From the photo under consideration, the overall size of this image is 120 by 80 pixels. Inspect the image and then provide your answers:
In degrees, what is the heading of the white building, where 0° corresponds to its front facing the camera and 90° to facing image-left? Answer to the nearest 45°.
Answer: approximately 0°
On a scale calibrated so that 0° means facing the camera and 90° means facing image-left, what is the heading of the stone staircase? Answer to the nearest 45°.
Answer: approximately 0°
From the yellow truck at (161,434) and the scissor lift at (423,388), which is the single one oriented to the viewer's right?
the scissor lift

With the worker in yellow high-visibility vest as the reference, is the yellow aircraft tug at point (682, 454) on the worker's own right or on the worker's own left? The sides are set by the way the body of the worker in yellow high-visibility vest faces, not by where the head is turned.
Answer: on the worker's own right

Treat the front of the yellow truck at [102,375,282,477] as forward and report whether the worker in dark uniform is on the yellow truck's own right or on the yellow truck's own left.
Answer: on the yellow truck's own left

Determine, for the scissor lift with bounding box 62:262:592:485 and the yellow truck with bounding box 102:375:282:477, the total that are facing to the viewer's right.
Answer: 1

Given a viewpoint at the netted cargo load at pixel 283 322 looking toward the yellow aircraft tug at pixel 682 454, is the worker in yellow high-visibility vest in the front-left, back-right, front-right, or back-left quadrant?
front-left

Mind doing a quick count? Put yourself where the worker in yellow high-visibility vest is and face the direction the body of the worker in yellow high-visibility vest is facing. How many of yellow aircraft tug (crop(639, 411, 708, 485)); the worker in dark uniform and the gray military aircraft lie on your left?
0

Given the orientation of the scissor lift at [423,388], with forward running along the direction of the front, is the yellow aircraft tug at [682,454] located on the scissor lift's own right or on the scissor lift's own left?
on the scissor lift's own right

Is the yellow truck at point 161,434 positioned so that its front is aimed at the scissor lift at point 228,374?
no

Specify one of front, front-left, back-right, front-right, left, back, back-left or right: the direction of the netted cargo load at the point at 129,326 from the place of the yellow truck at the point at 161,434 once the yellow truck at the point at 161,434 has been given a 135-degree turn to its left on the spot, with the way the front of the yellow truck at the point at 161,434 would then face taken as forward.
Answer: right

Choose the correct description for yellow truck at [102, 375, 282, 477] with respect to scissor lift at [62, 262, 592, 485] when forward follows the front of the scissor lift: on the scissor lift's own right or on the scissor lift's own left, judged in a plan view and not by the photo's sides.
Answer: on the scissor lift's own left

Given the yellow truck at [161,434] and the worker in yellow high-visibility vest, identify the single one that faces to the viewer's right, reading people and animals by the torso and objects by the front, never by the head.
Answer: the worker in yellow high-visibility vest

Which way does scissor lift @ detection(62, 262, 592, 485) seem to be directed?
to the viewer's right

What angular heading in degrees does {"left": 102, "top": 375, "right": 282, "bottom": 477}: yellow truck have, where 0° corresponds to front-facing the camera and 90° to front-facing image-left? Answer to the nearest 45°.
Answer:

=== Task requirements ===
Reproduce the data. Keep it exact.

=== Result of this exercise ===
From the photo under consideration, the overall size of this image is 120 by 80 pixels. Inspect the image and then provide your answers:
In degrees, what is the heading of the white building, where 0° corresponds to its front facing the camera and 90° to facing image-left? Answer to the nearest 45°.
Answer: approximately 0°
On a scale calibrated so that 0° means facing the camera and 90° means facing image-left, what is the heading of the stone staircase? Answer to the nearest 45°.
Answer: approximately 0°
From the yellow truck at (161,434) and the scissor lift at (423,388), which is the single one oriented to the viewer's right?
the scissor lift

With the worker in yellow high-visibility vest as the reference, is the yellow aircraft tug at point (682, 454) on the worker's own right or on the worker's own left? The sides are set by the way the body of the worker in yellow high-visibility vest faces, not by where the head is turned.
Answer: on the worker's own right

Treat the front of the yellow truck at [102,375,282,477] as forward and report whether the worker in dark uniform is on the yellow truck's own right or on the yellow truck's own left.
Answer: on the yellow truck's own left

Determine, for the scissor lift with bounding box 62:262:592:485 and the yellow truck with bounding box 102:375:282:477, the total that are facing to the viewer's right.
Answer: 1

Given a viewpoint at the netted cargo load at pixel 283 322 looking toward the yellow aircraft tug at pixel 682 454, is the worker in yellow high-visibility vest in the front-left, back-right, front-right, or back-left quadrant?
front-left

Mind doing a quick count? Put yourself where the worker in yellow high-visibility vest is and face the direction the body of the worker in yellow high-visibility vest is facing. How many of yellow aircraft tug (crop(639, 411, 708, 485)); the worker in dark uniform and the gray military aircraft lie on your left?
0

Given the orientation of the scissor lift at [423,388], with forward running along the direction of the front, is the yellow aircraft tug at [682,454] located on the scissor lift's own right or on the scissor lift's own left?
on the scissor lift's own right

Is the yellow truck at point 161,434 positioned so that its front is aimed at the scissor lift at point 228,374?
no

Specify one of front, front-left, back-right, front-right, left, back, back-left or right: the direction of the netted cargo load at the point at 129,326 from the place of the yellow truck at the point at 161,434 once the yellow truck at the point at 161,434 has been given a 135-degree turn to its left on the spot, with the way the front of the yellow truck at the point at 161,434 would then face taken as forward.
Answer: right

Choose the correct description for yellow truck at [102, 375, 282, 477] with respect to scissor lift at [62, 262, 592, 485] when forward follows the front of the scissor lift: on the scissor lift's own right or on the scissor lift's own left, judged in a plan view and not by the photo's sides.
Answer: on the scissor lift's own left

Given the yellow truck at [161,434] and the worker in yellow high-visibility vest, identify the single one that faces to the viewer's right, reading people and animals by the torso and objects by the front, never by the head.
Answer: the worker in yellow high-visibility vest

Which way does scissor lift @ detection(62, 262, 592, 485) seem to be directed?
to the viewer's right

What angular heading in degrees does {"left": 102, "top": 375, "right": 282, "bottom": 477}: yellow truck have, where 0° corresponds to front-facing the camera and 90° to front-facing image-left? Answer to the nearest 45°.
Answer:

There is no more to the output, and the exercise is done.